# Calculating the Carrot

Sometimes we struggle with how to come up with dynamic lead-generation offers to woo our prospective target audience. As we all know, reaching people through dedicated opt-in email promotions is getting tougher as recipients become less tolerant of, and hence less responsive to, receiving them.

The sticking point often boils down to how much money to spend on the promotion, including the incentive offered therein. There are plenty of ways to do this, of course, but one of the most effective is based on a very simple series of calculations. What you ultimately end up with is what our company and clients affectionately refer to as CTC — our shorthand for “calculating the carrot.”

It’s not rocket science. It’s simply based on a few items that are specific to your business model… as well as a few assumptions you’d need to make based on industry standards and/or your company’s historical results.

First, ask yourself a few questions:

• What is your net profit — both on a percentage and a dollar basis — for each of your products and/or services?

• How many sales per month do you need to reach your goals?
• How many leads do you need to bring in the door each month in order to reach your sales goals? (In other words, what is your leads-to-sales ratio?)
• If you’ve generated leads through email promotions in the past, what have you seen as far as average response rates (clicks and conversions/registrations)?

Now you can start to build some offers and incentives.

Let’s go through a hypothetical example. Suppose you work for Company A, which sells Web-based software that does something nifty for a mere — oh, say — \$99-per-year subscription price.

Your net profit is high — let’s say it’s 25 percent or approximately \$25 per subscriber. Your goal is to bring in 1,000 new subscribers each month, or close to \$100,000 in revenue and \$25,000 in profit.

Based on previous lead-conversion efforts, which include telemarketing and direct sales calls, you know that you need to bring in 5 fresh leads in order to make a sale — so your ratio is 5:1.

Therefore, if you do the math, 5 leads equals \$25 in profit. And if 5,000 leads equals \$25,000, it’d take 5,000 leads to break even and meet your goals. So to break even, you need to keep your costs down to \$5 per registered lead. And breaking even isn’t a bad thing considering all of your cross-selling and up-selling efforts down the road, once you have prospects in the door.

Now go back to your projected response on previous campaigns (or industry trends/research analysis of your particular market, if you haven’t promoted with email). For the sake of this example, suppose you’ve calculated a 6.5 percent click-through rate (CTR) and a 70 percent conversion/registration rate from there, based on prior response.

And if 5,000 is your registered-leads goal, that means that 7,000 people must click through (5,000/70 percent).
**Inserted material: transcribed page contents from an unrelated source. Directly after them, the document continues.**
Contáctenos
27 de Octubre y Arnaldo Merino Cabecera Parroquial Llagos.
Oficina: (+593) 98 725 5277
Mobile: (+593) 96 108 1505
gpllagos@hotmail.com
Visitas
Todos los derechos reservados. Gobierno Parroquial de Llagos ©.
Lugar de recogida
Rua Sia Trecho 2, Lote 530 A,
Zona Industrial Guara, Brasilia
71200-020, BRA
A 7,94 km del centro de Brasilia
To calculate the total volume that you’d need to email, simply divide the number of click-throughs by the CTR. In this case, you’d end up with a figure around 111,000. This is the number of people you’ll want to email — if and only if the cost doesn’t exceed your projected cost to break even.
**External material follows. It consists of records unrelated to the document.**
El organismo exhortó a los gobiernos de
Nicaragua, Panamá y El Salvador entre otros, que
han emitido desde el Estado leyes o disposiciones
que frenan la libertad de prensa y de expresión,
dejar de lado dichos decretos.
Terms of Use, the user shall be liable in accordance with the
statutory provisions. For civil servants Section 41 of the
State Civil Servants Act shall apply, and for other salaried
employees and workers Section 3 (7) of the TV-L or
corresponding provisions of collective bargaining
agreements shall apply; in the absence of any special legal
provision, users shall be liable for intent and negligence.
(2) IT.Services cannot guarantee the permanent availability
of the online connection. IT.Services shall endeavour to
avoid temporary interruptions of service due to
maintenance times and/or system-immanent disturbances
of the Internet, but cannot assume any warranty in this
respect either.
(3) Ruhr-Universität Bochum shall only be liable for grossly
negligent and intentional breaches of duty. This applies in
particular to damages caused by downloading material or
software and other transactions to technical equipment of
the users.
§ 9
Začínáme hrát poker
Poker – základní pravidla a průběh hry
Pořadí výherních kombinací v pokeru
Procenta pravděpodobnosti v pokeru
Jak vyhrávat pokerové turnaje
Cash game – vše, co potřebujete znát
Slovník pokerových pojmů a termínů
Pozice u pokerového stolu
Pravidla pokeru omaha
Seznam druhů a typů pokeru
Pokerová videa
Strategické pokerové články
Do the math again, using a \$200-per-thousand list cost, and you’ll soon see your campaign is in line with your goals. Your cost for this campaign would be approximately \$22,000, but if it brings in the aforementioned 5,000 leads, we’re talking a mere \$4.40 per lead.

This means that if your goal is to break even, you have \$0.60 per lead, or \$3,000 for this particular campaign, to spend on the incentive, or carrot. Keep in mind that many marketers still budget to lose money when acquiring new customers and leads because they figure they will make money on the back end. If that is the case with your company, then do the same exercise, but adjust your numbers based on the loss you’re willing to withstand.
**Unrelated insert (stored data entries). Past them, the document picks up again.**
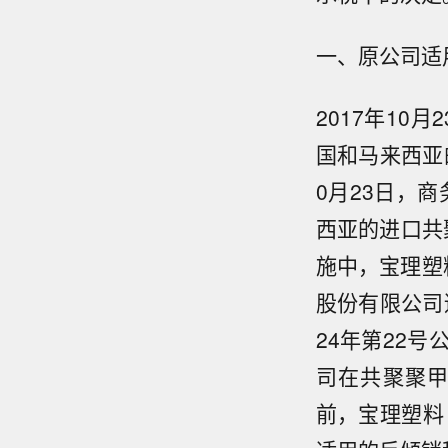
一、原公司适
2017年10
国和马来西亚
0月23日，
西亚的进口共
施中，宝理塑
股份有限公司适
24年第22
司在共聚聚
前，宝理塑料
So what do you do with that \$3,000? If you know your audience, you already have a good idea of what moves them to act. In the case of this particular example, maybe you don’t have to spend anything (perhaps you can offer a free 30-day trial). Or you offer the proverbial white paper, “worth X dollars.” Or maybe you offer something of high value to the first X number of customers who register.

So there you have it — one basic method to determine your incentive (and your campaign budget overall). A few proven calculations can certainly go a long way to coming up with an outstanding offer — and can even add some “crunch” to your carrot.